KUTIPAN TEKS:

Adapun kerugian yang akan dirasakan olehnya ketika tidak menjalankan perdagangan ini dengan baik ialah masuk ke dalam neraka dan terhalangi dari memandang wajah Allah Ta’ala. Apabila perkara-perkara ini telah tertanam kuat di dalam hati, niscaya akan terasa ringan melakukan muhasabah ketika di dunia. (al-Ighatsah, hal. 110)
Dua buah pertanyaan yang semestinya diajukan kepada diri kita sebelum mengerjakan suatu amal, yaitu: (1) untuk siapa dan (2) bagaimana caranya.
Pertanyaan pertama adalah pertanyaan tentang keikhlasan. Adapun pertanyaan kedua adalah pertanyaan tentang komitmen untuk mengikuti tuntunan Rasulullah shallallahu ‘alaihi wa sallam. Sebab amal tidak akan diterima jika tidak memenuhi kedua-duanya. Allah Ta’ala berfirman,
“Demi Rabbmu, sungguh Kami akan menanyai mereka semuanya tentang apa saja yang mereka amalkan.” (QS. al-Hijr: 92-93).
Allah Ta’ala juga berfirman,
“Maka benar-benar Kami akan menanyai orang-orang yang rasul itu diutus kepada mereka dan Kami juga pasti akan menanyai para utusan itu. Maka akan Kami kisahkan kepada mereka dengan penuh pengetahuan dan tidaklah Kami tidak menyaksikan -apa yang telah mereka lakukan-.” (QS. al-A’raaf: 6-7) (Lihat al-Ighatsah, hal. 113).
Allah Ta’ala juga berfirman,
“Supaya Allah menanyai orang-orang yang jujur itu mengenai kejujuran mereka.” (QS. al-Ahzab: 8).
Ibnul Qayyim rahimahullah berkata, “Kalau orang-orang yang jujur saja ditanyai dan dihisab mengenai kejujuran mereka, maka bagaimanakah lagi dengan para pendusta?”
Yang dimaksud dengan orang jujur dalam ayat itu adalah para rasul dan orang-orang yang menyampaikan ajaran rasul itu kepada kaumnya, apakah mereka telah menyampaikan dengan sebagaimana mestinya. Kemudian Allah juga akan menanyai masyarakat yang menjadi sasaran dakwah para rasul itu. Allah Ta’ala berfirman,
“Dan pada hari itu Allah memanggil mereka dan berkata, ‘Apa yang sudah kalian penuhi dari ajakan para rasul itu?’” (QS. al-Qashash: 65)

DATA YANG DIBERIKAN:
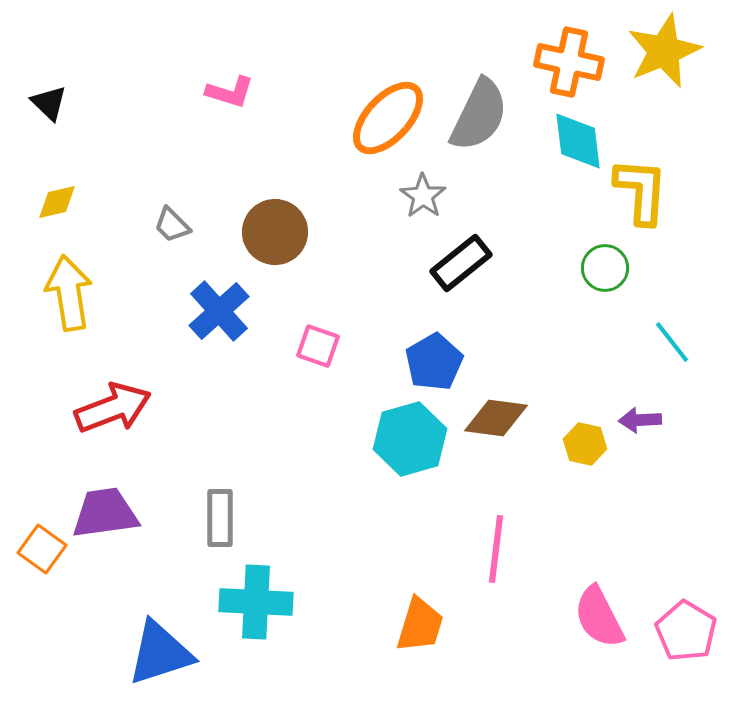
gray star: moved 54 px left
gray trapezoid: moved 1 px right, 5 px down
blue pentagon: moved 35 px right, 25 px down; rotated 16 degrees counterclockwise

RUMUSAN TUGAS 1: Tuliskan kembali bagian kutipan tentang muhasabah ini kata demi kata, mulai dari "Pertanyaan pertama adalah" dan terus sampai "(QS. al-Ahzab: 8).".
RUMUSAN TUGAS 2: Tentukan apakah tiap pernyataan berikut sesuai dengan kutipan tentang muhasabah: (a) pertanyaan pertama sebelum mengerjakan amal adalah pertanyaan tentang keikhlasan; (b) amal tetap diterima walaupun hanya memenuhi salah satu dari kedua pertanyaan itu; (c) orang jujur dalam ayat QS. al-Ahzab: 8 adalah para rasul dan orang-orang yang menyampaikan ajaran rasul kepada kaumnya. Jawab ya atau tidak untuk masing-masing, disertai kata-kata kutipan yang menentukannya.
Gunakan kutipan itu saja sebagai sumber.

HASIL TUGAS 1:
Pertanyaan pertama adalah pertanyaan tentang keikhlasan. Adapun pertanyaan kedua adalah pertanyaan tentang komitmen untuk mengikuti tuntunan Rasulullah shallallahu ‘alaihi wa sallam. Sebab amal tidak akan diterima jika tidak memenuhi kedua-duanya. Allah Ta’ala berfirman,
“Demi Rabbmu, sungguh Kami akan menanyai mereka semuanya tentang apa saja yang mereka amalkan.” (QS. al-Hijr: 92-93).
Allah Ta’ala juga berfirman,
“Maka benar-benar Kami akan menanyai orang-orang yang rasul itu diutus kepada mereka dan Kami juga pasti akan menanyai para utusan itu. Maka akan Kami kisahkan kepada mereka dengan penuh pengetahuan dan tidaklah Kami tidak menyaksikan -apa yang telah mereka lakukan-.” (QS. al-A’raaf: 6-7) (Lihat al-Ighatsah, hal. 113).
Allah Ta’ala juga berfirman,
“Supaya Allah menanyai orang-orang yang jujur itu mengenai kejujuran mereka.” (QS. al-Ahzab: 8).

HASIL TUGAS 2:
(a) Ya: "Pertanyaan pertama adalah pertanyaan tentang keikhlasan."
(b) Tidak: "Sebab amal tidak akan diterima jika tidak memenuhi kedua-duanya."
(c) Ya: "Yang dimaksud dengan orang jujur dalam ayat itu adalah para rasul dan orang-orang yang menyampaikan ajaran rasul itu kepada kaumnya"